The media have also gone to extraordinary and embarrassing new lengths to prop up Trump and his faltering campaign – placing their thumb on the scale in a way that would be shameful in any election, but is particularly appalling in this one, which pits a historic woman candidate regarded as the most qualified contender ever, against a man who hasn’t served a day in office and is now openly running a white nationalist campaign.

And yet, with precious few exceptions, the corporate media have been exceedingly reluctant to meaningfully explore Trump’s embrace of white nationalism. Instead, they have largely ignored the implications of his hiring Breitbart’s Stephen Bannon, content instead to focus on Trump’s cynical ploy to make Kellyanne Conway the new face of his campaign.

Conway, whose elevation is clearly part of Trump’s new strategy of appealing to white women who are running to Hillary in droves, has been very critical of Trump in the past, but readers wouldn’t know it if they read, for example, this glowing Bloomberg profile, which positions her as the “Trump Whisperer.”

There is no hint that Conway’s prominent new public profile is a cynical ploy to appeal to white women – though every move that Hillary makes is framed as another Machiavellian ploy from an inauthentic candidate ruled by her monstrous ambition.

Further, there is no indication in this fluffy and flawed profile that it is part of a new PR strategy openly discussed by the campaign – which my colleague Sarah Kendzior detailed in her piece about the AP running a similarly “stupefying and egregious piece of political propaganda” on the Trump family, which was also “full of lies and omissions.”

There is seemingly no level to which most corporate media outlets won’t stoop to accommodate Trump’s new strategy. CNN humiliated itself yesterday with this absurd spectacle:


Note the careful — and justifying — language about how the Clinton Foundation “became” a campaign issue, distancing themselves from responsibility. The Clinton Foundation didn’t “become” a campaign issue all on its own, but because media outlets like (and especially) CNN have been treating it like a campaign issue rather than the smear campaign that it really is.

The corporate media want a horse race. But Hillary is such a strong candidate and Trump such a terrible one that there can’t be a horse race unless they endeavor to fabricate one.

They want Hillary to have a scandal, and so they are doing their utmost to try to generate one, whether it’s emails, her health, or the Clinton Foundation. Create enough smoke with a smoke machine to make people believe there’s a fire. As the Washington Monthly’s Nancy LeTourneau observes: “That is basically what most every drummed up ‘scandal’ against Hillary Clinton comes down to: from the perspective of the people judging her – it looks bad. Welcome to the world of optics as scandal.

And they want Trump to pivot, and so they are doing their utmost to try to manufacture a pivot out of whole cloth, ignoring that he’s doubled down on white nationalism and instead they seize on the most observably deceitful promises to “soften” his bigoted rhetoric as evidence that his long-awaited presidential reinvention has finally arrived.

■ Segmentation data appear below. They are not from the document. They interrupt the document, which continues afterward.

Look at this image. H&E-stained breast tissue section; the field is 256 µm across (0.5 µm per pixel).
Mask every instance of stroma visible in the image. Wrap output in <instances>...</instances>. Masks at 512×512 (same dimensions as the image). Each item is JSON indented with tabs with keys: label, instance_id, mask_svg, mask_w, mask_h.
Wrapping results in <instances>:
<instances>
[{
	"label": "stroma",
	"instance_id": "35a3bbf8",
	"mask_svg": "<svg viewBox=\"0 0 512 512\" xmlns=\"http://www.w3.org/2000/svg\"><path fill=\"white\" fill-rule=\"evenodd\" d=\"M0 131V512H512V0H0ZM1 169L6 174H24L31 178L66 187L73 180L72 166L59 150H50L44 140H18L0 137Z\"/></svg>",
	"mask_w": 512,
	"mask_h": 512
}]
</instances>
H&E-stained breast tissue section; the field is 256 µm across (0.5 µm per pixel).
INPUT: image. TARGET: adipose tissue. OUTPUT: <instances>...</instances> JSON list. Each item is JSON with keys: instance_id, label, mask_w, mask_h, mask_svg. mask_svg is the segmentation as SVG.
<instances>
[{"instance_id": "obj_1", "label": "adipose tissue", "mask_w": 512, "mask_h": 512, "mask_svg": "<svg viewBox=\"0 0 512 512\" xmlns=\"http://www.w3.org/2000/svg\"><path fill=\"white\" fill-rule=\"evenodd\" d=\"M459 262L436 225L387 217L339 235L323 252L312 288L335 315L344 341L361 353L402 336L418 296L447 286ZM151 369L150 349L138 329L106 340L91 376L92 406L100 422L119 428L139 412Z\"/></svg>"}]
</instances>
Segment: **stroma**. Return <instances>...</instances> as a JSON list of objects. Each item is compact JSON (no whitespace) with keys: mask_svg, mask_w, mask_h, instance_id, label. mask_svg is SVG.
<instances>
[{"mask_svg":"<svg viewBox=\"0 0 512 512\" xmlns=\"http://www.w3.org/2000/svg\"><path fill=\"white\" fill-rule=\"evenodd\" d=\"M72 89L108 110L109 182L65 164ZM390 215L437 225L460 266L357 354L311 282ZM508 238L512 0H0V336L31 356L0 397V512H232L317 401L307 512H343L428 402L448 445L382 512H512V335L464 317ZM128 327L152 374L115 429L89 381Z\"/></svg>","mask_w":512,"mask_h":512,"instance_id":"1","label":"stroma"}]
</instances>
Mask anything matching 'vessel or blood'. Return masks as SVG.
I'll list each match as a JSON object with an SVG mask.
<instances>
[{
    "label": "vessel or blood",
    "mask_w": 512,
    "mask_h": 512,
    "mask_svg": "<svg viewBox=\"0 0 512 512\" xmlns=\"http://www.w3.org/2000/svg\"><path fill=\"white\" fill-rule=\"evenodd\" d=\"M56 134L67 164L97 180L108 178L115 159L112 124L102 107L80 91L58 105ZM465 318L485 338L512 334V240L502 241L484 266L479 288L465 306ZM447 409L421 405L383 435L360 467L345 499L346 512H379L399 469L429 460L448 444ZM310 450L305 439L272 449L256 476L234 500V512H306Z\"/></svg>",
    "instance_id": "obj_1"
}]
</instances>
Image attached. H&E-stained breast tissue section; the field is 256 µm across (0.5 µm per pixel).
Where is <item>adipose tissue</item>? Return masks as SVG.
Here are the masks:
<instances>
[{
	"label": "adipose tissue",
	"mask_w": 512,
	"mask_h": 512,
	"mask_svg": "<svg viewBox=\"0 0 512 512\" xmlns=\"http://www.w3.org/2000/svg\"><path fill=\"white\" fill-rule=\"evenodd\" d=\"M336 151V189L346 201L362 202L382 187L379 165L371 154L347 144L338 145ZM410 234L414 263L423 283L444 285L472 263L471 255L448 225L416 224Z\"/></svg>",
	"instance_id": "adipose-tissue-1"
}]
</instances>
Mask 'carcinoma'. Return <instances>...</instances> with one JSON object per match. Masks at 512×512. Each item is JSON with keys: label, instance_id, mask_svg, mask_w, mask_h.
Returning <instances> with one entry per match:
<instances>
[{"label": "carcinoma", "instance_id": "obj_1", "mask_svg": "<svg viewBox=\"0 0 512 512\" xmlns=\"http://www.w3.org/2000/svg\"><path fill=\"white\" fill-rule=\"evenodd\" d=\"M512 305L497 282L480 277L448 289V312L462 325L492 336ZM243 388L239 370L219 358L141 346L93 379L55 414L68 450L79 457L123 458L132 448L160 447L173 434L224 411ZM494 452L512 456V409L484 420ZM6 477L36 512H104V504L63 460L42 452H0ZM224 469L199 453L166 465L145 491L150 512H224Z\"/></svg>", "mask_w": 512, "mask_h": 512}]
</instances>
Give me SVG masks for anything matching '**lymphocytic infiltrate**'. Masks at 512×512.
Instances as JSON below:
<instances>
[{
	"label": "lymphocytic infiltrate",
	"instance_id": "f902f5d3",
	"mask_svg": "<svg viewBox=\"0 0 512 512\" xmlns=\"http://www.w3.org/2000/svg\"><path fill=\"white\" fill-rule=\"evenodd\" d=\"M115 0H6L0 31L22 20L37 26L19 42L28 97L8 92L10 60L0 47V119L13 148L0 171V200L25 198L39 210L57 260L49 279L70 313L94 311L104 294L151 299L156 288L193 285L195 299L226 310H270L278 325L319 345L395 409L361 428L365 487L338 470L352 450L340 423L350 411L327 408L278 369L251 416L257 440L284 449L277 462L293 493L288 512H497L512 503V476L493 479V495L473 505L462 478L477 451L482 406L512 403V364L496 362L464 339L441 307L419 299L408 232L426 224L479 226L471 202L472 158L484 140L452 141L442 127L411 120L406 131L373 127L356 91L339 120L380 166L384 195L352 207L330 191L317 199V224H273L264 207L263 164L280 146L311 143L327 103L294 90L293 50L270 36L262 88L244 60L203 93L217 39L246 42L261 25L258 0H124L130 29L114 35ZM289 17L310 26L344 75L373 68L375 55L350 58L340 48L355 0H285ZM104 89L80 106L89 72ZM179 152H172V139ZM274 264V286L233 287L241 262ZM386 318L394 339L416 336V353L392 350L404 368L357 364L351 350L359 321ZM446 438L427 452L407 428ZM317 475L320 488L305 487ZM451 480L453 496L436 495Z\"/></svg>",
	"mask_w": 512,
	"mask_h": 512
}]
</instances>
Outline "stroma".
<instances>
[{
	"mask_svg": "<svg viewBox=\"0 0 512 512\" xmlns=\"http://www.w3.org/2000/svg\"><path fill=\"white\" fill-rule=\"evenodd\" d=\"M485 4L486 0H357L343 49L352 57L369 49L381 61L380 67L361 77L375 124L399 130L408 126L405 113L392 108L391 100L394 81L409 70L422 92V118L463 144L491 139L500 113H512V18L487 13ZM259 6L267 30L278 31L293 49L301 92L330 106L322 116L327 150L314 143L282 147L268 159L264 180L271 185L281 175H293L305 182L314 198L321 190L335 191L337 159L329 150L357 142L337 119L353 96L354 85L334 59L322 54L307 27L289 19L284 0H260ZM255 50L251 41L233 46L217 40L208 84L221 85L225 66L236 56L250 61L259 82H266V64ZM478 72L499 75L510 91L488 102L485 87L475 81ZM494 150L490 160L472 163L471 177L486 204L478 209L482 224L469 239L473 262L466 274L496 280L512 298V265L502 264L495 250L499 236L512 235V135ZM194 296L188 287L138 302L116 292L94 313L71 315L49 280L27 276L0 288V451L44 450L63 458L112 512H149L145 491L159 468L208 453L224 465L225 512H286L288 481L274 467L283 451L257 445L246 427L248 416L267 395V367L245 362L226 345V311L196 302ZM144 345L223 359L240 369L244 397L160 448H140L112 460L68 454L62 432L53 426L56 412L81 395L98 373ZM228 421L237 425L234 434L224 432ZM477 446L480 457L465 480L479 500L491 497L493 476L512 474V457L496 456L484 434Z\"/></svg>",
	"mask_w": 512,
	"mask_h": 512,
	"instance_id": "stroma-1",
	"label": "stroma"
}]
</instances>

Trump entered this campaign with an announcement address in which he declared undocumented immigrants to be rapists, and has only escalated his offensive rhetoric with each passing day in the interceding 18 months. Only someone with zero critical thinking skills and not even a passing acquaintance with human behavior – or someone with an agenda – could believe that just over two months away from the election, Trump was changing his most fundamental ways.

Or that it could possibly matter if he did. Too little too late.

Nonetheless, the media greet every wink and shrug from Trump with the same fervor with which they greet his amplified right-wing conspiracy theories about Hillary.

The Washington Post’s Greg Sargent is one of the few reporters valiantly pushing back on the uncritical stenography of whatever the Trump campaign says, reminding his colleagues that they are empowered with the agency to make choices about the tenor of their coverage.

It’s become patently evident that there are an enormous number of members of the media who aren’t unclear on that point; they simply choose to side with Trump in ways that appreciably benefit his electoral prospects – either because they want a horse race, or because they support him and dislike her. Or both.